Ein Programm für Frauen ohne Gender-Perspektive

Einer dieser Mängel sei, dass die Frauen, wie im Fall von Hernández García, nicht rechtzeitig über ihre Freilassung informiert würden. Dadurch hätten sie keine Möglichkeit, sich auf ihre Entlassung vorzubereiten und ihre Familien oder Unterstützer*innen mit ausreichender Vorlaufzeit zu informieren, wobei viele Frauen jedoch über gar kein Unterstützungsnetz verfügen, keine Familie, die auf sie wartet, und kein Zuhause, in das sie nach dem Gefängnis zurückkehren können: Nach Angaben der Nationalen Menschenrechtskommission (CNDH) werden 60 Prozent der weiblichen Gefangenen von ihren Angehörigen verlassen. Renata Villarreal nannte außerdem die gewalttätigen Verhältnissen, aus der viele der inhaftierten Frauen stammen, als weiteren entscheidenden Faktor. Hernández García zum Beispiel litt zu Hause unter körperlicher und sexueller Gewalt, was sie dazu zwang, die meiste Zeit auf der Straße zu verbringen.

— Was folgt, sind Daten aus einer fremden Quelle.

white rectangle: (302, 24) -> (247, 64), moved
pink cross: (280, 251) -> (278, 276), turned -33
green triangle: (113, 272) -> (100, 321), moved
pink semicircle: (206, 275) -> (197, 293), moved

Es sei unabdingbar, die Frage zu stellen, welche Situatio  die Frauen nach ihrer Entlassung vorfinden und ob sie sich entscheiden, in gewalttätige Verhältnisse zurückzukehren. Hinzu kommen die (teils sogar von der eigenen Familie ausgehende) Sigmatisierung ehemaliger Gefängnisinsassen und das tendenziell niedrige Bildungsniveau, die die Chancen auf einen Arbeitsplatz nach der Entlassung aus dem Gefängnis gegen null gehen lassen. Die Volkszählung des Strafvollzugssystems des Bundes und der Länder 2022 ergab, dass von 12.420 weiblichen Gefangenen in Mexiko 39,6 Prozent einen Schulabschluss bis zur Sekundarstufe haben. 24,6 Prozent haben die Grundschule abgeschlossen, 6,7 Prozent haben eine Hochschule besucht, und 3,8 Prozent können überhaupt keinen Schulbesuch nachweisen. Nach Angaben des Instituts für soziale Wiedereingliederung in Mexiko-Stadt müssen viele Haftentlassene auf informelle Tätigkeiten zurückgreifen, da sie nur schwer Zugang zu einer stabileren Beschäftigung finden.

Die Freilassung muss von Wiedereingliederungsprogrammen begleitet werden

Im Prinzip existieren seit 2018 definitive Entlassungsprotokolle für Frauen und Männer im mexikanischen Gefängnissystem und Pläne zur sozialen Wiedereingliederung von Personen, die aus Gefängnissen entlassen werden. Eine Studie der Organisation Equis Justicia über die gesellschaftliche Wiedereingliederung von Frauen nach der Haft dokumentiert jedoch die Schwierigkeiten, auf die die Frauen nach ihrer Freilassung stoßen und verdeutlicht den Mangel an institutioneller Unterstützung bei der Wohnungs- und Arbeitssuche und beim Zugang zu Bildungsmöglichkeiten. Nach ihrer vorzeitige Entlassung sind sich die Frauen weitestgehend selbst überlassen. Die Untersuchung zeigt jedoch auch, dass diese Leitlinien den Bedürfnissen der aus dem Gefängnis entlassenen Personen und dem Grad ihrer Gefährdung nicht gerecht werden. Eine Reflexion der Geschlechterverhältnisse und Überlegungen dazu, was es bedeutet, eine Frau zu sein, die aus dem Gefängnis kommt, fehlen völlig.